– Трын-трава, – огорчился счетовод Чулков, – а вот у Ирины Новосельцевой вымахала выше моего роста, и даже початки имеются...
– Вот и пошлем на выставку Ирину с ее кукурузой, вместо ударницы. А Пашку отрядим вместо агронома – для поддержки, – хохотнула Соня Михайлова. Так просто сказала, из озорства, не подумав. Но неожиданно попала в самое яблочко.
– Дело предлагает Михайлова, – вдруг поддержал ее Яков Иванович. – Так и надо сделать.
На этом и порешили. И сегодня Ирина в новом плюшевом жакете бережно обнимает специально упакованный в мешковину пышный выставочный кукурузный сноп с собственного огорода. Ей завидуют: повезло за счет колхоза в город прокатиться. Вроде бы и не по заслугам, не на колхозном поле работала, а в свое удовольствие на личном участке.
Павел Игнатьевич Нулевой, при пиджаке и галстуке по такому важному случаю, подобные разговоры решительно не одобряет: никаких личных огородов ни у кого из колхозников нет и быть не должно, поскольку вся земля колхозная и приусадебные участки даются членам колхозного двора в пользование. А значит, Иринин огород – вовсе не ее, как и кукурузное зерно, которое было выделено ей правлением для политически важного эксперимента. И то, что эксперимент удался, заслуга прежде всего партбюро, правления и его, Пашки, в первую очередь, поскольку он Ирине благоприятствовал и на колхозные работы не отвлекал. А значит, полагается ему за это премия...
– Звезда тебе полагается, Павел Игнатьевич, героя социалистического блуда, – это Колонтаец решил подзадорить заносчивого колхозничка. – Потому что не работник ты, а великий блудник на этой ниве.
– Сам ты блудник! – возмутился Пашка. – Исполнительный лист получил, а теперь уезжаешь – от алиментов бежишь.
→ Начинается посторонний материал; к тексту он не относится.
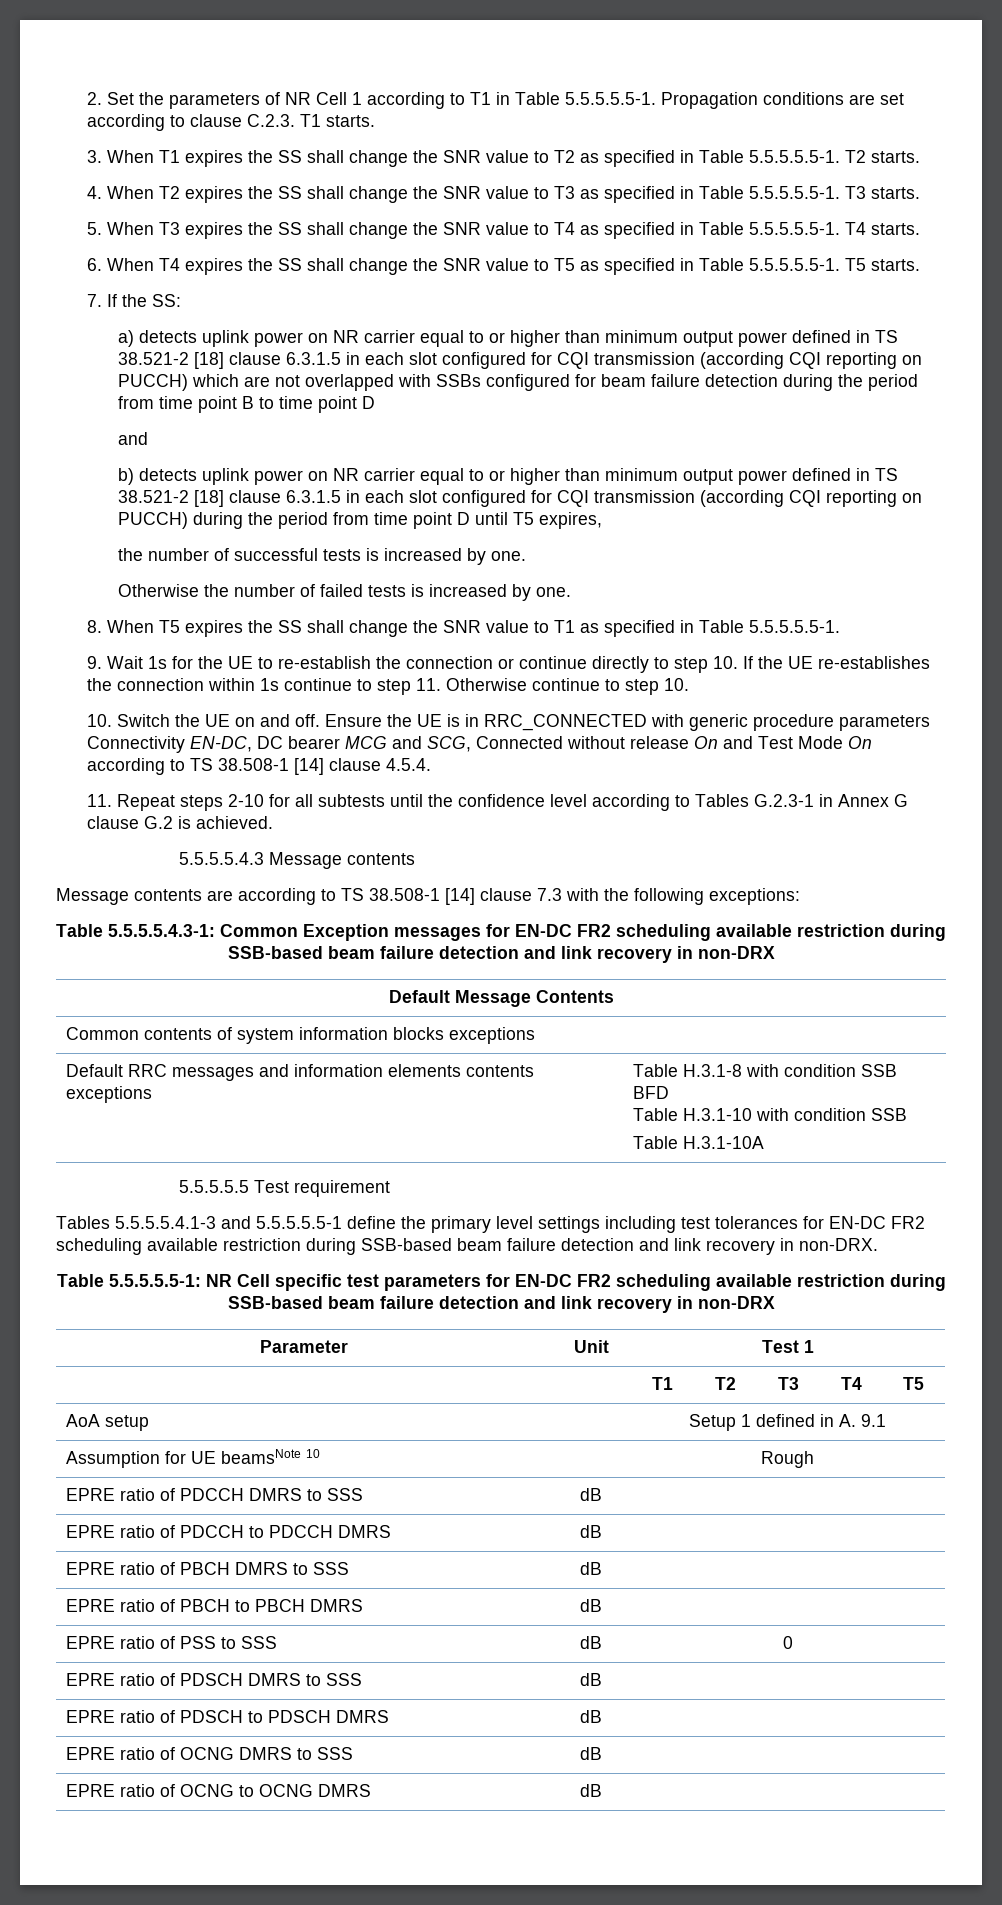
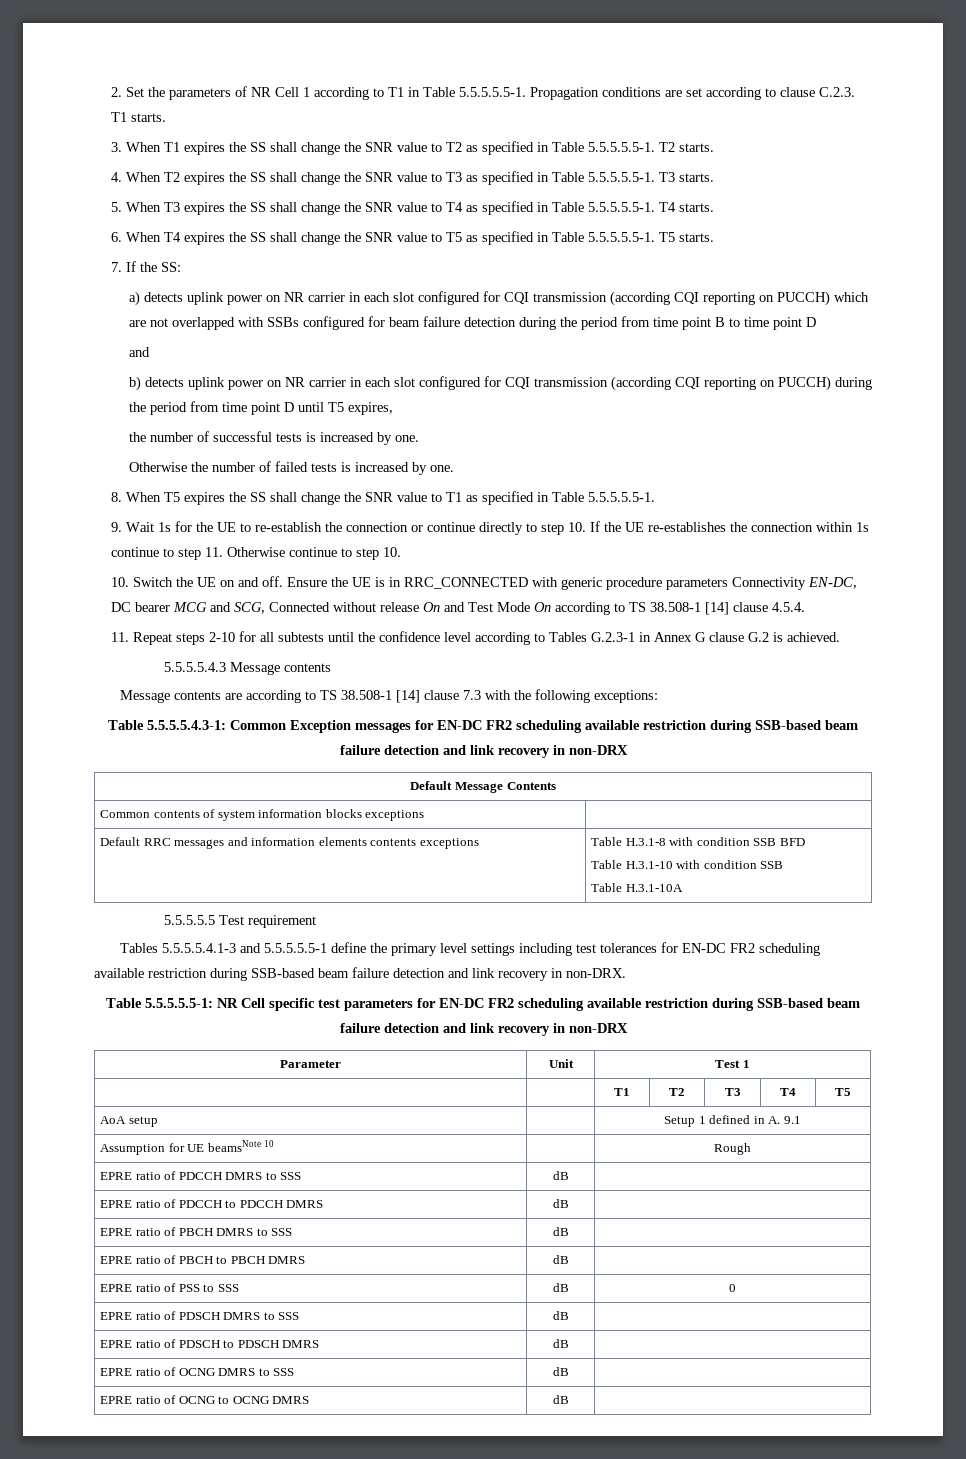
[419,330,898,347] [117,352,341,369] equal to or higher than minimum output power defined in TS 38.521-2 [18] clause 6.3.1.5 -> (345, 297) none
[419,468,898,485] [117,490,341,507] equal to or higher than minimum output power defined in TS 38.521-2 [18] clause 6.3.1.5 -> (346, 382) none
И Микеша возле тебя такой же бродяга и бабник. Не умеете вы жить, как людям полагается, семьей, с детьми, женами, родней, а бежите по свету как волки-одиночки...
– Семьей, говоришь? – усмехнулся Колонтаец. – А что семья по-твоему, как не волчья стая? Ты когда-нибудь в примаках жил, с тестем и тещей? Не пробовал? А попробовал бы – узнал, от чего волки воют. Хотите, я спою вам? – это Колонтаец адресовал конечно же не Пашке, а молодым, собравшимся вокруг его гитары. Колонтаец поправил на лбу чуб, провел ладонью по струнам и запел, делая вид, что текст песни ему неинтересен:
Колонтайцеву песню приветствовали и возгласами, и похлопыванием по плечу со всего размаха, и поднесением полного граненого стакана – после чего с ним становится неинтересно.
Оставим их с Микешей допивать и допевать, а сами отойдем к мужикам степенным, вроде фельдшера Пластуна и капитана Ермакова, который сызнова объявился и шастает по поселку, всем докучая расспросами и разговорами. Вот и теперь он пристроился к мужикам, которые помаленечку выпивают, шевелят картишками и слушают любимца публики фельдшера, знаменитого мастера занимать застолье и сокращать зимние вечера. Рассказами Пластуна можно заслушаться – и где он только их откапывает! И капитан Ермаков старательно слушает, мотая на свой «протокольный» ус. Предварительно обдуманную затравку для разговора о придурках, вроде Виктора Седых или Миши Тягунова, он сам же осторожно подкинул ожидающей публике в надежде что-нибудь высветить в темном деле их исчезновения, но тема криминального развития не получила: мужики сошлись на том, что Витьку придурком назвать никак нельзя, Мишу Тягунова, хотя и имевшего странности, – тоже, завхозами придурков не ставят. Да и вообще трудно провести черту, которой отделяется дурь от придури. Дурь – это глупость, возведенная в административную степень, в закон писаный и неписаный, но перед которым умные робеют; а придурки – те, что при полных дураках прислуживают, в надежде выйти за заслуги в полные, преклоняются. Умный, по их мнению, это тот, что при власти, при должности, в почете и наградах, в довольстве и сытости. Полный дурак – это тот, что при наградах, но ни власти, ни сытости не имеет, зато полон служебного рвения. Впрочем, случаются и исключения, когда умного не то что от дурака или придурка не отличишь, но можно даже принять и за умалишенного – а это уже статья особая, хуже которой некуда.